Peripheral nerve injury is one of common traumas. Although injured peripheral nerves have the capacity to regenerate, axon regeneration proceeds slowly and functional outcomes are often poor. Pharmacological enhancement of regeneration can play an important role in increasing functional recovery. In this study, we developed a novel electrospun nanofiber sheet incorporating Methylcobalamin (MeCbl), one of the active forms of vitamin B12 homologues, to deliver it enough locally to the peripheral nerve injury site. We evaluated whether local administration of MeCbl at the nerve injury site was effective in promoting nerve regeneration. Electrospun nanofiber sheets gradually released MeCbl for at least 8weeks when tested in vitro. There was no adverse effect of nanofiber sheets on function in vivo of the peripheral nervous system. Local implantation of nanofiber sheets incorporating MeCbl contributed to the recovery of the motor and sensory function, the recovery of nerve conduction velocity, and the promotion of myelination after sciatic nerve injury, without affecting plasma concentration of MeCbl. STATEMENT OF SIGNIFICANCE: Methylcobalamin (MeCbl) is a vitamin B12 analog and we previously reported its effectiveness in axonal outgrowth of neurons and differentiation of Schwann cells both in vitro and in vivo.

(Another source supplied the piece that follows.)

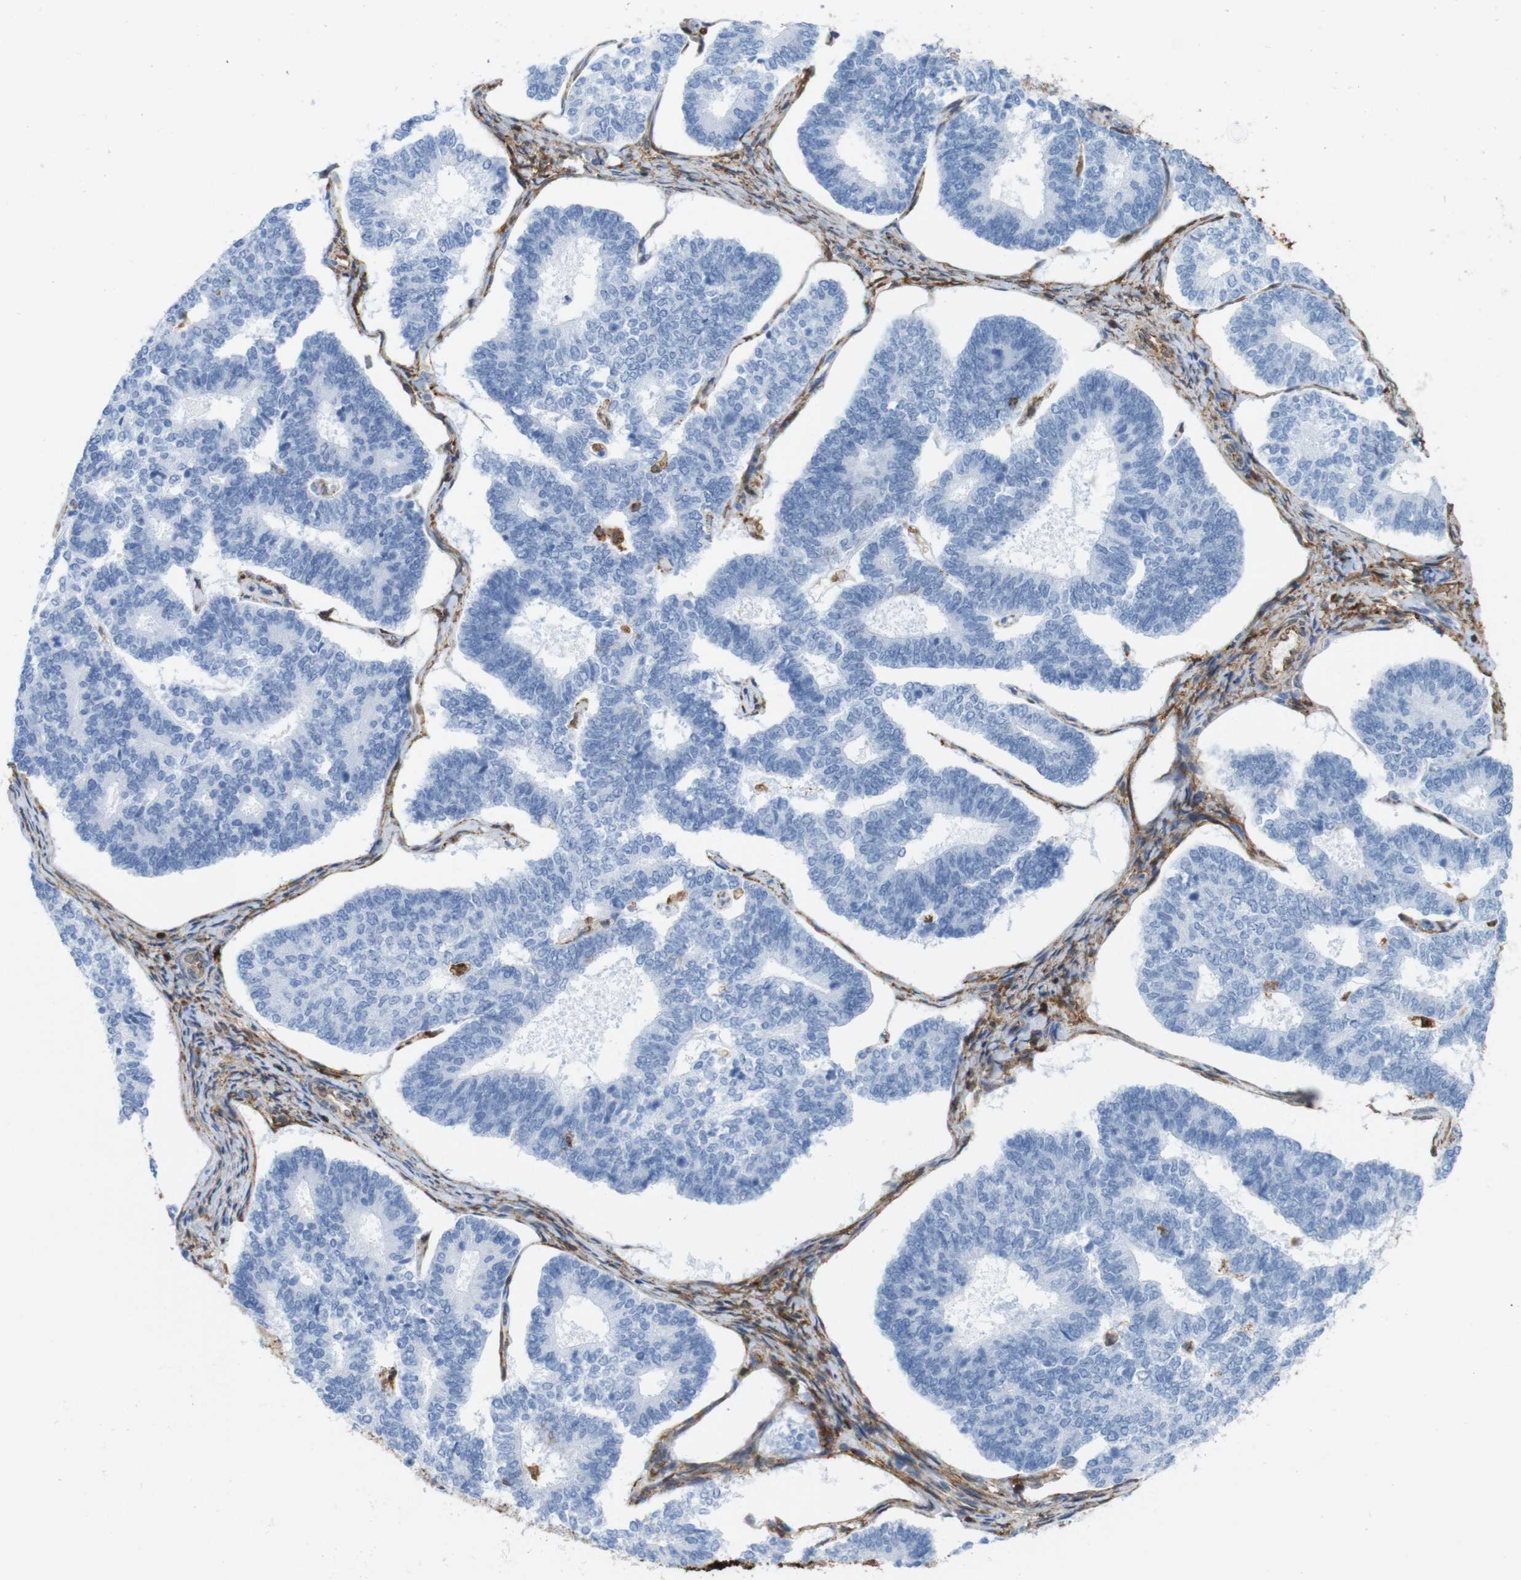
{"staining": {"intensity": "negative", "quantity": "none", "location": "none"}, "tissue": "endometrial cancer", "cell_type": "Tumor cells", "image_type": "cancer", "snomed": [{"axis": "morphology", "description": "Adenocarcinoma, NOS"}, {"axis": "topography", "description": "Endometrium"}], "caption": "Protein analysis of endometrial cancer (adenocarcinoma) exhibits no significant staining in tumor cells.", "gene": "ANXA1", "patient": {"sex": "female", "age": 70}}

Here we estimated the effect of local administered MeCbl with an electrospun nanofiber sheet on peripheral nerve injury. Local administration of MeCbl promoted functional recovery in a rat sciatic nerve crush injury model. These sheets are useful for nerve injury in continuity differently from artificial nerve conduits, which are useful only for nerve defects. We believe that the findings of this study are relevant to the scope of your journal and will be of interest to its readership.
The Effect of Pregabalin and Methylcobalamin Combination on the Chronic Postthoracotomy Pain Syndrome.[Pubmed:27916242]

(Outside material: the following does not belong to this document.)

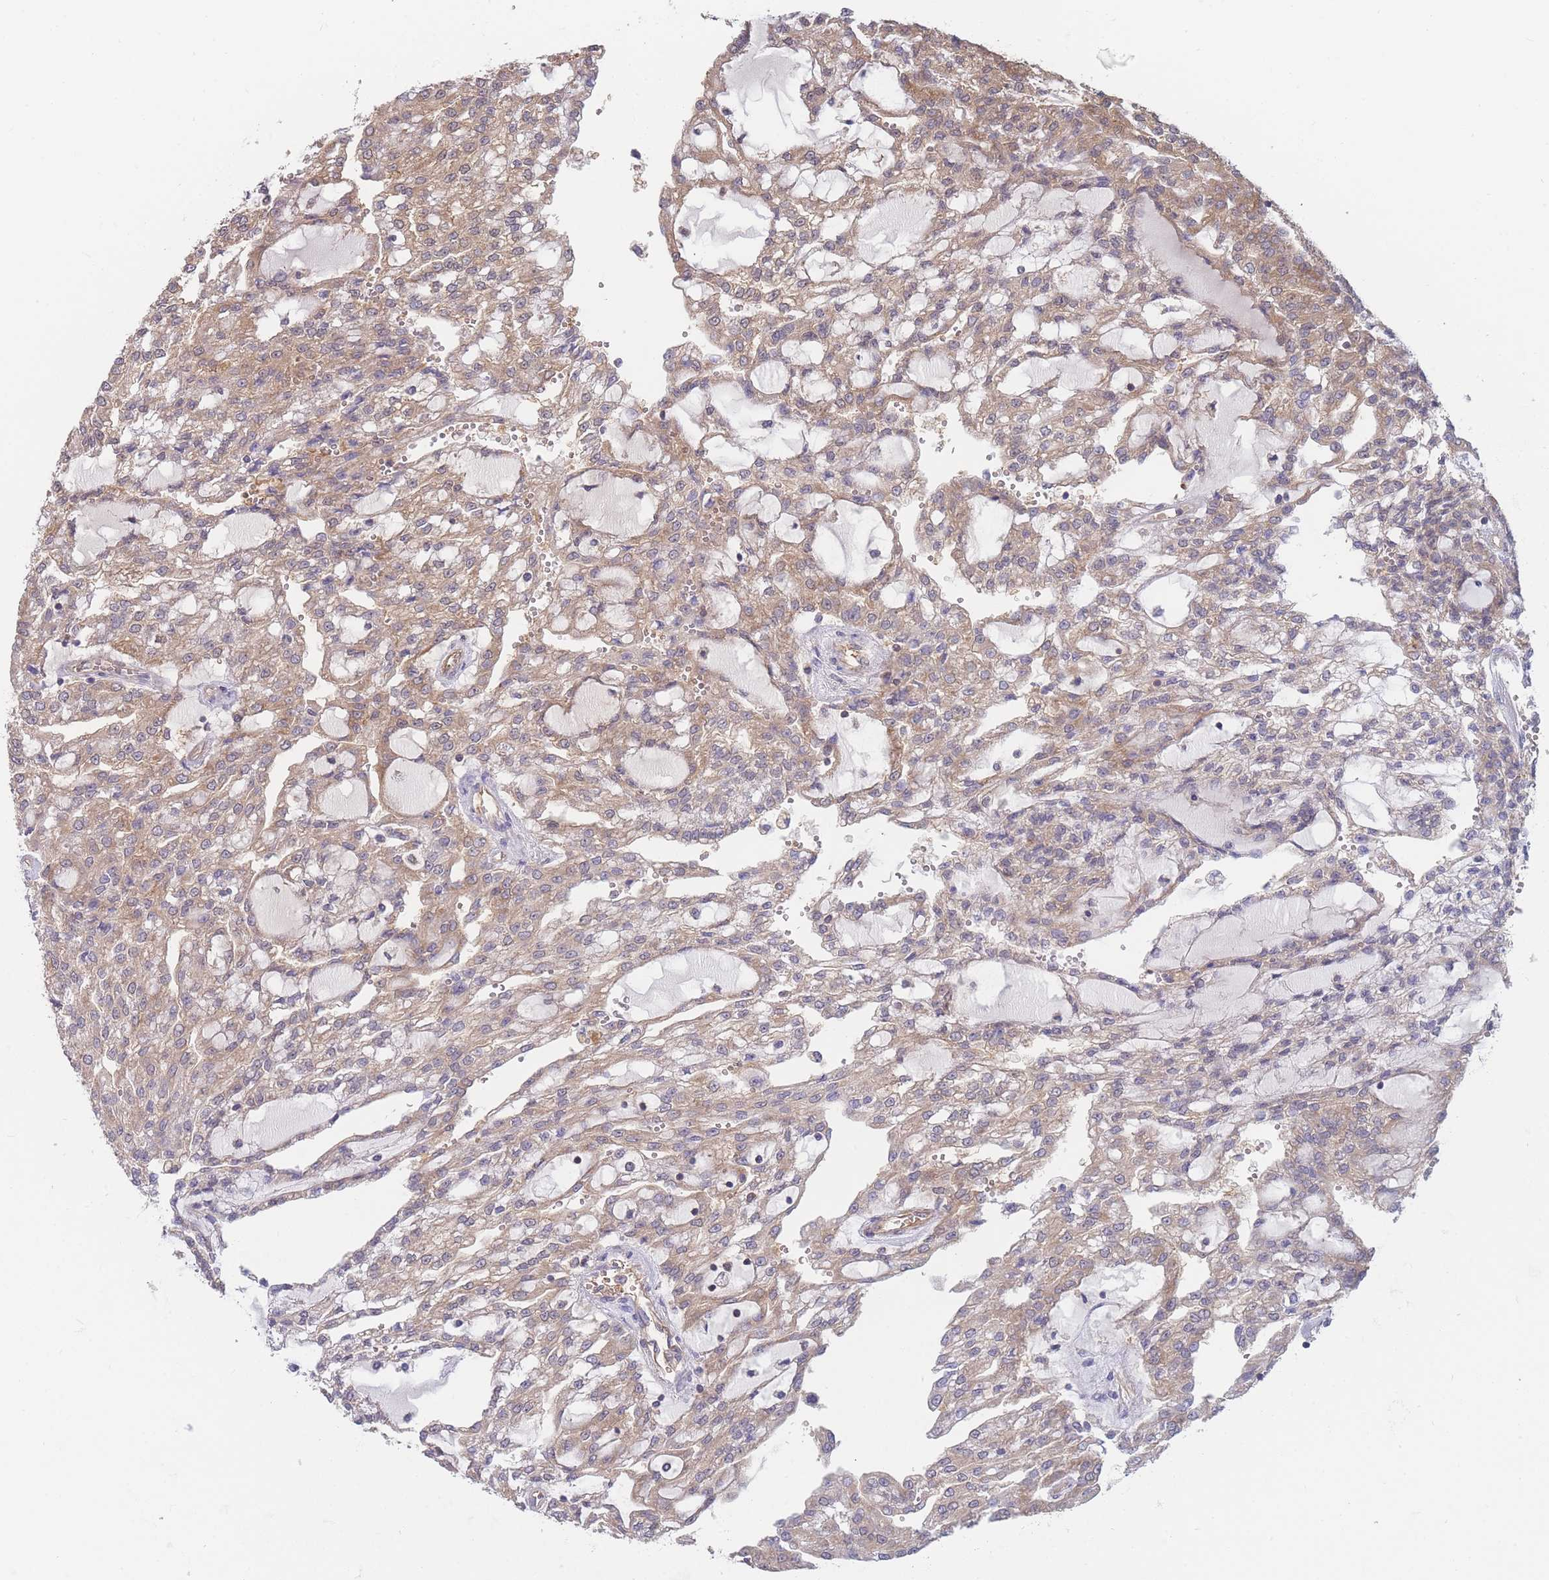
{"staining": {"intensity": "moderate", "quantity": ">75%", "location": "cytoplasmic/membranous"}, "tissue": "renal cancer", "cell_type": "Tumor cells", "image_type": "cancer", "snomed": [{"axis": "morphology", "description": "Adenocarcinoma, NOS"}, {"axis": "topography", "description": "Kidney"}], "caption": "Approximately >75% of tumor cells in human renal cancer reveal moderate cytoplasmic/membranous protein expression as visualized by brown immunohistochemical staining.", "gene": "MRPS18B", "patient": {"sex": "male", "age": 63}}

Ann Thorac Surg. 2017 Apr;103(4):1109-1113.
BACKGROUND: Chronic postthoracotomy pain (CPTP) consists of different types of pain. Some characteristics of CPTP are the same as those of recognized neuropathic pain syndromes. We aimed to determine the safety and efficacy of pregabalin and Methylcobalamin combination (PG-B12) in comparison with diclofenac potassium (DP) in patients with CPTP. METHODS: One hundred consecutive patients with CPTP after posterolateral/lateral thoracotomy were prospectively randomly assigned and evaluated. Fifty patients were given PG-B12 and another 50 patients were given DP treatment. Visual Analogue Scale (VAS) and the Leeds Assessment of Neuropathic Symptoms and Signs (LANSS) scorings were performed previous to the treatment (day 0) and on the 15th, 30th, 60th, and 90th days. Adverse events were questioned. RESULTS: The mean ages were 58.7 +/- 12.2 and 54.6 +/- 14.5 years, and the mean durations of pain were 4.01 +/- 1.04 and 3.8 +/- 1.02 months, respectively. The number of patients with a VAS score less than 5 at the latest follow-up (VAS90 < 5) was 44 (88%) and 18 (36%) in the PG-B12 and DP groups, respectively (p < 0.05). Forty-four patients (88%) in the PG-B12 group and 16 patients (32%) in the DP group had a LANSS score less than 12 at the latest follow-up (p < 0.05). Minor adverse events that did not mandate discontinuation of the treatment were observed in 14 patients (28%) in the PG-B12 group and 2 patients (4%) in the DP group. CONCLUSIONS: PB-B12 is safe and effective in the treatment of CPTP with minimal side effects and a high patient compliance. These results should be supported by multidisciplinary studies with larger sample sizes and longer follow-ups.